EXERCISE INPUT:
-----
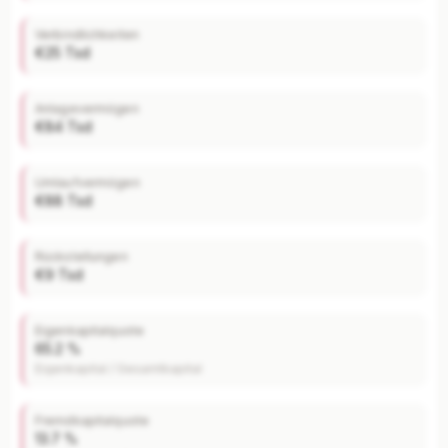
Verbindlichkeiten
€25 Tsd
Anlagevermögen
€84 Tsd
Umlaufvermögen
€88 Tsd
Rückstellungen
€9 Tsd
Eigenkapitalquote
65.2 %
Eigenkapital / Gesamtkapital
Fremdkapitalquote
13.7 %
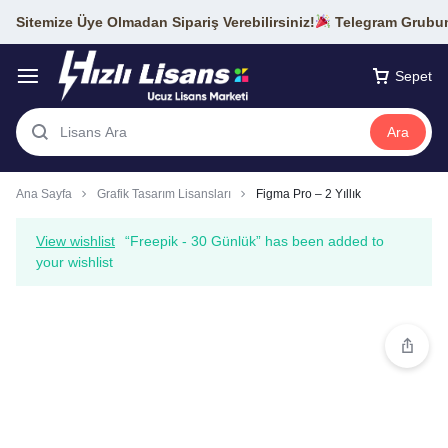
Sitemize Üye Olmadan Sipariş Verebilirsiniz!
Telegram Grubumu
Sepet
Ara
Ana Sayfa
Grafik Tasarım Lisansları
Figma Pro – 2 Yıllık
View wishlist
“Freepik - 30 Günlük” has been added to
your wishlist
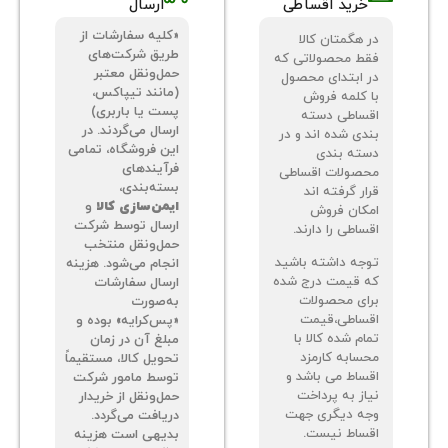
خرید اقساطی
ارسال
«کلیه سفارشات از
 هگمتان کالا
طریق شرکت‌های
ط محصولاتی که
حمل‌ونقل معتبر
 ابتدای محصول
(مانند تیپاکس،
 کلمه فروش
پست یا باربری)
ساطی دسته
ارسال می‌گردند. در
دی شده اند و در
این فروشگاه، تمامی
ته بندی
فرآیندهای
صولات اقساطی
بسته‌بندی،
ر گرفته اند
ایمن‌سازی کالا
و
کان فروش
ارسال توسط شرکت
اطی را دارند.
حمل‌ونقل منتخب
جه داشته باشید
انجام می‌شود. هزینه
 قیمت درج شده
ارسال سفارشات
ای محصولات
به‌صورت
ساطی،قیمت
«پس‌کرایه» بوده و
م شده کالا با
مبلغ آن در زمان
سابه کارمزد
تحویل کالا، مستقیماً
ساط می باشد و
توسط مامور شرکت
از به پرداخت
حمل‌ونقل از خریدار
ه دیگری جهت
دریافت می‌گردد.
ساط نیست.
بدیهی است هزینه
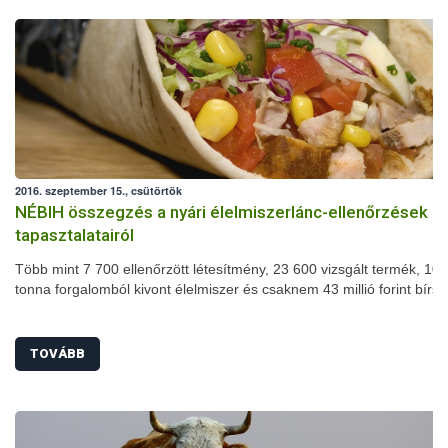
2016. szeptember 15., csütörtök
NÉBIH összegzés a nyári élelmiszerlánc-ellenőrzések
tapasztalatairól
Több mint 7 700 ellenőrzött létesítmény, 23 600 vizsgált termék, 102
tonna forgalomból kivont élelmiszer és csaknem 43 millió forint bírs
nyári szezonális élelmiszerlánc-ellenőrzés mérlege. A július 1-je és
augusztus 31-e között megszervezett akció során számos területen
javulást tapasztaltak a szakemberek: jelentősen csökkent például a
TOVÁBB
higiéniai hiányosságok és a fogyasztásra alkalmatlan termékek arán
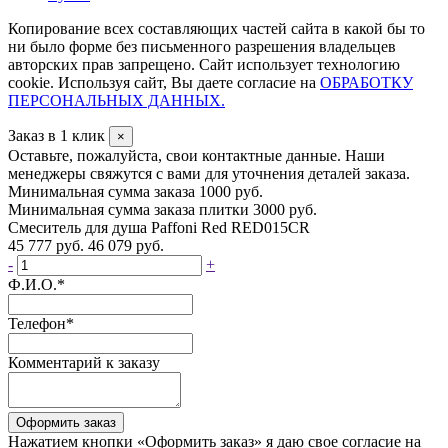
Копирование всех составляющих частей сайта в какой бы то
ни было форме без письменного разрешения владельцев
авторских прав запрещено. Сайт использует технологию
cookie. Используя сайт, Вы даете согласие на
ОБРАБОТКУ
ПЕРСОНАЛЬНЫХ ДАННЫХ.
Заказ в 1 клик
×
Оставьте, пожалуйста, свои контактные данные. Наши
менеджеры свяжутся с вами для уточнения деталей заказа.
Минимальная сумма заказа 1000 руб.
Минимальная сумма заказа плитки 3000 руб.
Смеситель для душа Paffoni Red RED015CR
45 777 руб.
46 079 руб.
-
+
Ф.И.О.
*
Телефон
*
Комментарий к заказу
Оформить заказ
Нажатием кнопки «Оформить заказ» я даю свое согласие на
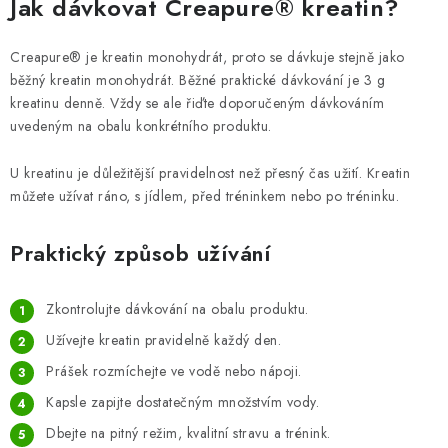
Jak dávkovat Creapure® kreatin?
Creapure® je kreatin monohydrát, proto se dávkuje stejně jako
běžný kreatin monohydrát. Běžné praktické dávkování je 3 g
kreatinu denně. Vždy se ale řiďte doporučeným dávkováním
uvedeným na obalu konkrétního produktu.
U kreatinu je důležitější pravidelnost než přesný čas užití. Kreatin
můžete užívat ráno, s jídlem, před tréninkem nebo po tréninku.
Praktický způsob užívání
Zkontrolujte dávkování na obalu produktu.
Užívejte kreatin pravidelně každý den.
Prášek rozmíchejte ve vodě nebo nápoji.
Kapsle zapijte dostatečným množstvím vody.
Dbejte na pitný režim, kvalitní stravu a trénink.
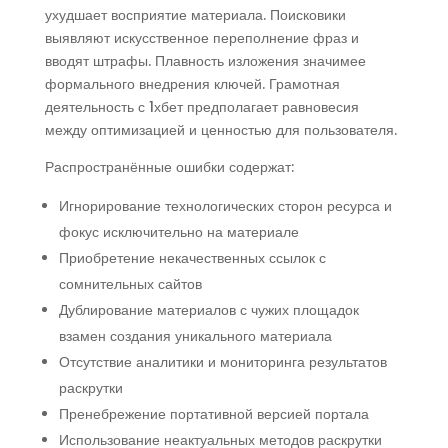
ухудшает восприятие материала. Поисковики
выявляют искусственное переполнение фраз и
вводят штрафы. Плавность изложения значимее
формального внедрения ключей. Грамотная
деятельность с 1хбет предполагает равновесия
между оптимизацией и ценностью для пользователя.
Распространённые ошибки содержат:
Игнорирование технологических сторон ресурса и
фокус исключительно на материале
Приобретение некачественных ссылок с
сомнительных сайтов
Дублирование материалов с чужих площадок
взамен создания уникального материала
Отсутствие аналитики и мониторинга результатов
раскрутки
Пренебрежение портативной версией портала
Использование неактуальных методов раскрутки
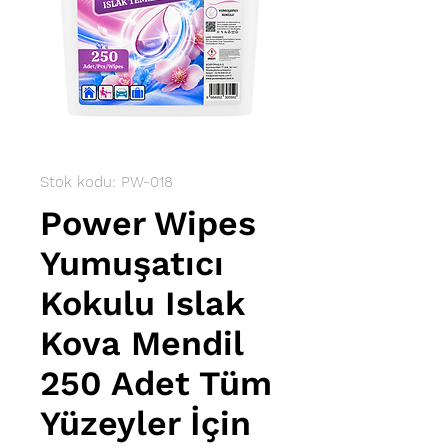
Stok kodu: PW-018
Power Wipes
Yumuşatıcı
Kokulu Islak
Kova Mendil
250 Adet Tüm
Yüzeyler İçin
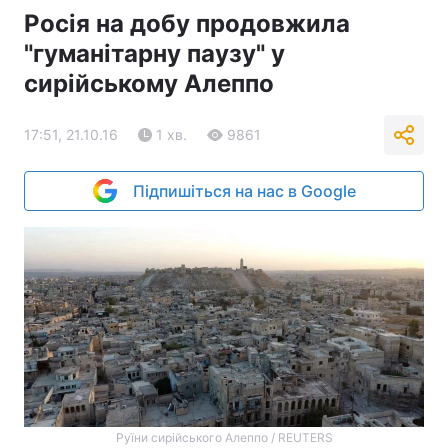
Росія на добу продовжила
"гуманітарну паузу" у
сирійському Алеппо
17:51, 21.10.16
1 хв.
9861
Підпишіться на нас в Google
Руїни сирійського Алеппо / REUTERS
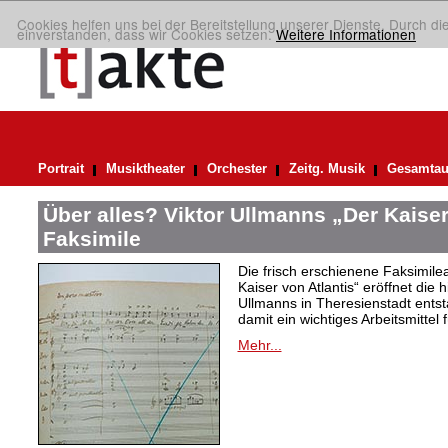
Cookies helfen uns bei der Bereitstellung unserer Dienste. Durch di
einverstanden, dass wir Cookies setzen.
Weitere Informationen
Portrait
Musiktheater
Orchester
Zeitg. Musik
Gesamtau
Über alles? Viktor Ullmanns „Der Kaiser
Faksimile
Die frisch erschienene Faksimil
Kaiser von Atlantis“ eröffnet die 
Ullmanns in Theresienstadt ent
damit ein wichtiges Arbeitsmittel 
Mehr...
-----
WHAT IS BEING ASKED: In the records above, locate the lines holding the word "kreatinu". Copy each of them.

EXERCISE OUTPUT:
kreatinu denně. Vždy se ale řiďte doporučeným dávkováním
U kreatinu je důležitější pravidelnost než přesný čas užití. Kreatin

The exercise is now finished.